Que el alma vive verdadera y felizmente
amando siempre a esta substancia suprema

   No hay duda de que el alma humana es una criatura racional; está hecha, por tanto, para amar la esencia suprema. Debe, pues, o amar sin fin o perder un día este amor voluntariamente o por la fuerza. Pero sería casi una impiedad el creer que la sabiduría suprema la haya hecho para que un día despreciase tan gran bien o, queriendo conservarle, le perdiese por alguna violencia. Luego hay que creer que ha sido hecha para amar sin fin a la esencia suprema. Pero no puede alcanzar este fin a menos de vivir siempre. Ha sido, pues, creada para vivir siempre, si quiere cumplir siempre el deber que le ha sido impuesto. También es completamente contrario a la idea que nos hacemos del Creador, soberanamente bueno, sabio y omnipotente, el aniquilar, mientras es verdaderamente amado, lo que ha creado para amarle, y, después de haber permitido que le ame siempre a un ser que no le amaba aún, el quitar cuando le ama, o permitir que se quite a este ser ese don privilegiado, de suerte que cese necesariamente de amarle, sobre todo. cuando no podemos dudar que la esencia suprema ama a toda naturaleza de la que es verdaderamente amada. Está, pues, claro que el alma humana no puede perder su vida si permanece fiel en su amor a la vida suprema. Pero ¿cuál será esta vida? ¿Qué hay de grande en una vida larga, a menos que se halle libre de toda amenaza de sufrimiento? ¿Qué es vivir en el temor, en el padecimiento, o engañado por una falsa seguridad, sino vivir miserablemente?
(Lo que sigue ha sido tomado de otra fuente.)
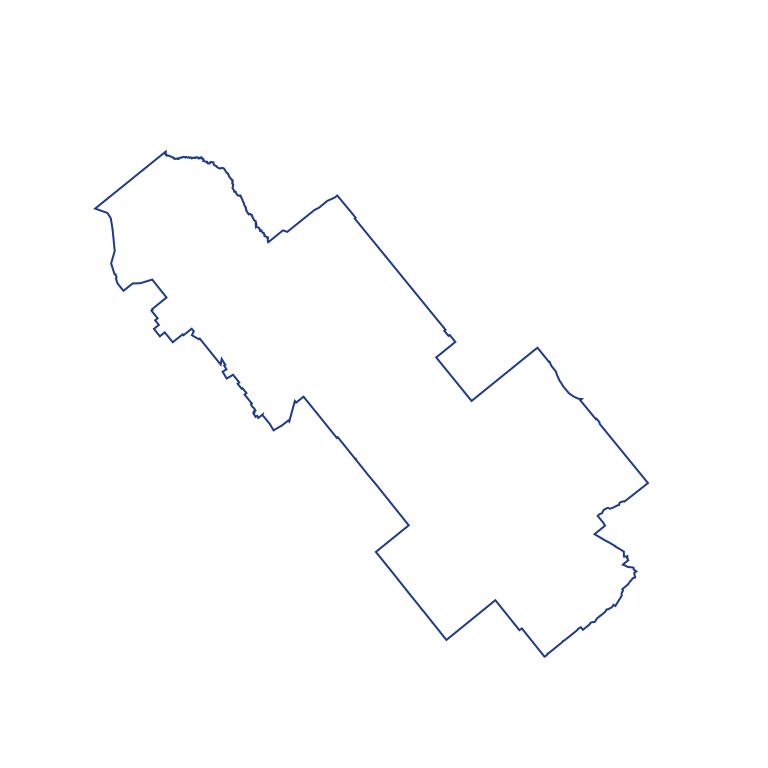 Yarriambiack, Victoria, Australia (Albers equal-area conic projection), rotated 141°
{"feature_id": "25037944B93002214322562", "entity_name": "Yarriambiack", "entity_type": "district", "adm_level": 2, "iso_a3": "AUS", "parent_name": "Australia", "parent_adm1": "Victoria", "projection": "albers", "projection_center": [142.438, -36.026], "detail": "fine", "context": "isolated", "style": "outline", "palette": "blue", "viewbox_px": 768, "rotation_deg": 141, "n_neighbors": 0, "source": "geoboundaries", "source_scale": "gbopen_adm2", "svg_char_len": 5959}
<svg xmlns="http://www.w3.org/2000/svg" viewBox="0 0 768 768"><g transform="rotate(141 384 384)"><path d="M430.9,71.1L428.3,70.8L427.0,71.3L427.0,71.2L424.2,71.2L408.0,71.2L406.7,71.6L405.2,71.2L389.3,71.1L387.1,71.5L384.1,71.1L384.1,67.8L375.4,67.8L373.8,68.5L371.9,67.8L370.2,66.5L369.3,66.6L366.0,67.8L355.7,67.7L352.7,68.7L351.4,67.7L350.0,67.7L348.1,67.1L345.7,67.5L344.6,67.9L343.9,65.9L332.6,69.8L331.0,71.9L328.2,73.1L327.9,74.6L320.3,74.7L318.7,75.3L312.6,76.5L310.6,75.6L308.5,79.7L305.8,79.6L306.7,82.7L305.8,83.7L306.0,84.8L309.7,88.4L311.4,92.3L312.1,93.2L311.5,93.4L305.0,93.3L304.6,96.0L304.2,95.8L303.7,96.6L303.3,97.0L304.1,97.4L306.1,98.9L303.1,102.8L304.7,107.4L306.6,112.4L306.3,112.5L309.6,121.2L309.9,121.4L314.9,134.8L301.4,134.8L301.2,137.1L300.9,137.6L300.9,147.1L299.0,147.2L295.5,146.4L294.4,147.2L292.2,147.9L288.4,147.1L287.8,146.6L286.8,144.8L286.0,144.5L282.8,143.5L279.3,142.9L277.5,142.0L276.0,143.3L274.3,143.3L270.8,141.6L270.8,141.3L241.2,140.9L241.5,217.1L240.6,218.9L240.7,223.3L241.5,223.3L241.7,247.8L239.8,247.9L242.2,250.2L244.3,254.5L245.4,257.8L246.1,260.5L246.2,267.1L246.1,270.7L245.5,274.2L245.6,275.3L244.0,281.9L242.6,285.5L242.5,292.9L241.3,297.0L241.9,297.1L241.9,315.6L247.2,315.7L326.6,315.7L326.7,371.8L302.1,371.8L302.1,380.7L302.2,380.8L303.6,380.8L303.6,387.4L302.1,387.4L302.1,389.9L301.9,390.2L302.0,390.7L302.1,391.1L302.2,411.1L302.6,531.0L301.4,531.2L301.4,535.2L301.7,559.9L304.6,559.9L305.4,560.0L312.9,562.0L323.4,561.9L328.7,563.0L363.4,563.1L365.9,567.0L384.8,567.0L384.8,567.3L384.4,567.7L383.7,568.2L383.7,568.5L383.9,568.8L383.7,569.1L383.5,569.3L383.3,569.8L381.9,570.8L382.3,571.4L382.7,571.7L382.7,572.3L383.0,573.0L383.8,574.3L383.7,574.6L382.8,575.2L382.8,576.1L382.4,576.7L382.5,577.3L382.6,577.5L383.0,577.6L383.2,578.2L382.9,579.6L382.6,580.3L383.2,580.5L383.4,580.9L383.8,580.8L384.0,581.0L383.2,581.7L383.1,581.9L383.3,582.9L382.9,583.7L383.1,583.9L383.1,584.4L383.7,585.7L383.8,586.3L384.3,586.7L384.7,586.6L384.1,587.7L383.6,587.8L383.1,588.2L382.7,588.3L382.7,588.5L383.0,588.8L383.1,589.1L382.8,589.5L381.9,589.7L381.7,590.2L381.7,590.9L381.2,591.5L381.3,591.7L381.6,591.9L381.9,592.9L381.9,593.4L381.3,594.7L381.5,595.6L381.0,596.4L381.1,597.2L380.3,598.2L380.8,599.1L380.8,600.1L381.2,600.7L381.8,600.9L382.3,600.8L382.5,601.0L382.5,601.3L382.1,601.9L382.1,602.4L382.3,603.0L381.9,604.3L381.9,605.4L381.8,606.0L381.1,606.4L380.8,607.9L380.4,608.1L380.4,608.7L379.9,609.1L380.2,610.4L380.0,611.0L379.4,612.0L378.8,613.4L378.8,614.4L378.6,614.7L378.6,615.2L377.9,616.7L377.9,617.5L377.5,618.4L377.6,618.9L377.3,619.4L377.3,620.1L376.9,620.8L377.1,621.1L378.0,621.3L378.1,621.7L378.8,622.2L379.0,622.7L379.1,623.4L378.9,624.5L378.9,625.4L378.8,626.0L378.3,626.6L378.5,626.9L379.2,627.4L379.4,627.8L378.8,628.3L378.8,629.3L378.5,629.9L378.4,631.6L378.2,631.8L377.9,632.3L377.0,632.5L376.5,633.2L375.7,633.7L375.6,634.0L375.8,634.8L375.8,635.3L375.3,635.8L374.7,635.9L374.5,636.1L374.6,636.7L374.5,636.9L373.7,637.2L373.4,637.9L373.4,638.2L373.9,638.7L373.9,639.3L373.7,639.9L373.9,640.3L374.0,640.6L373.7,641.3L373.8,643.1L373.1,644.2L373.3,644.9L372.8,646.1L372.9,646.4L373.2,646.7L373.2,647.4L373.4,648.2L373.0,649.8L372.8,650.3L373.0,651.1L372.7,652.0L373.5,653.5L373.8,653.9L374.9,654.3L375.4,654.4L375.9,654.7L376.5,656.0L377.1,656.9L377.2,657.9L377.4,658.2L377.2,658.8L377.3,659.4L377.6,659.9L378.2,660.6L378.2,661.7L377.9,662.3L377.0,663.5L377.8,664.3L378.0,664.7L378.7,665.4L379.2,665.3L379.6,665.7L380.3,665.3L380.7,665.1L381.1,665.3L381.3,665.7L381.9,666.1L381.8,666.6L382.3,667.2L381.7,668.0L381.7,668.3L382.5,668.8L383.4,670.1L383.5,670.7L384.0,671.0L383.5,671.4L383.4,672.2L382.8,672.4L382.9,673.2L383.6,673.7L383.7,674.0L383.2,675.1L384.0,675.5L384.6,675.3L385.0,675.9L385.3,675.7L386.0,675.7L386.2,676.0L385.8,676.5L386.6,677.4L386.8,677.7L386.8,678.1L387.6,678.6L388.4,678.4L388.8,678.7L388.9,679.2L389.6,679.5L389.8,679.9L390.4,679.9L390.5,680.1L391.5,680.4L391.5,681.6L391.9,681.9L392.1,681.8L392.7,682.3L393.0,682.4L393.2,682.7L393.1,683.1L393.8,683.3L394.3,683.8L394.5,684.6L394.7,684.9L395.0,684.9L395.7,685.0L395.6,685.4L395.8,685.6L396.5,686.1L397.1,686.9L397.6,687.1L398.5,687.1L399.6,688.0L400.8,688.2L400.9,688.4L401.3,688.4L401.8,688.1L402.3,688.4L401.9,688.7L402.4,689.2L403.0,689.6L403.3,689.6L403.4,689.8L404.0,690.1L404.2,690.3L404.9,690.5L404.9,690.8L405.3,691.3L405.1,691.7L405.3,691.9L405.2,692.6L405.7,692.9L405.8,693.5L406.2,693.9L406.4,694.9L407.0,695.4L407.0,695.8L407.2,696.1L407.2,696.4L407.6,696.7L407.7,697.1L408.0,697.3L408.3,697.9L408.7,698.4L408.9,698.4L409.2,698.2L409.3,698.3L409.3,698.9L409.1,699.1L409.1,699.3L408.9,699.6L409.2,700.0L409.3,700.7L409.0,700.9L408.9,701.1L408.5,701.0L408.3,701.2L407.9,701.2L407.3,702.0L498.1,702.1L491.3,691.0L492.1,684.6L497.8,674.7L509.5,656.9L520.2,649.4L524.3,638.9L524.1,638.8L523.6,638.1L524.8,635.1L525.9,634.7L527.8,629.9L527.8,620.4L516.2,620.3L515.6,620.0L510.0,615.7L498.4,611.0L498.6,588.1L517.0,588.1L517.1,587.3L518.6,587.3L518.6,577.5L521.8,577.5L521.8,571.6L528.1,571.6L528.2,562.1L521.9,562.1L521.9,549.4L509.2,549.3L509.2,548.1L498.7,548.0L498.7,544.6L502.6,542.8L499.8,535.4L498.6,535.3L498.7,501.9L494.4,505.6L495.3,498.7L496.6,498.9L497.2,494.5L501.7,495.1L502.8,487.2L495.5,486.2L495.5,476.3L497.6,476.3L497.6,469.8L496.6,469.8L496.6,463.5L499.0,463.5L499.0,452.0L500.2,452.1L500.7,448.9L500.2,446.8L500.6,444.3L502.4,444.6L502.6,443.4L503.9,443.6L504.5,439.3L502.6,439.1L503.0,436.7L497.6,436.7L498.0,436.4L497.9,424.8L499.0,417.5L489.1,416.0L481.3,415.9L481.3,414.4L464.0,426.9L464.0,424.8L454.5,424.8L454.6,371.7L453.4,371.8L453.5,344.5L453.1,343.7L452.3,343.3L453.5,343.3L453.6,322.2L453.5,315.5L453.4,315.5L453.7,258.6L496.0,258.6L496.0,234.3L496.3,204.2L496.3,190.0L496.4,185.7L496.3,184.8L496.5,184.6L496.3,182.8L496.4,168.5L496.6,168.1L496.4,167.7L496.6,145.8L433.5,145.9L433.7,107.5L430.7,107.3L430.9,71.1Z" fill="none" stroke="#1e3a8a" stroke-width="2"/></g></svg>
Aquel, por el contrario,. que vive libre de estos males es feliz. Ahora bien, va contra toda razón el suponer que, amando siempre a aquel que es soberanamente bueno y todopoderoso, un ser, de cualquier naturaleza que sea, pueda vivir desgraciado. Síguese, pues, con toda evidencia, que el alma humana es de tal condición, que, si se une con perseverancia al objeto para el cual ha sido creada, debe vivir feliz algún día, verdaderamente tranquila entonces contra el temor de la muerte y toda otra miseria.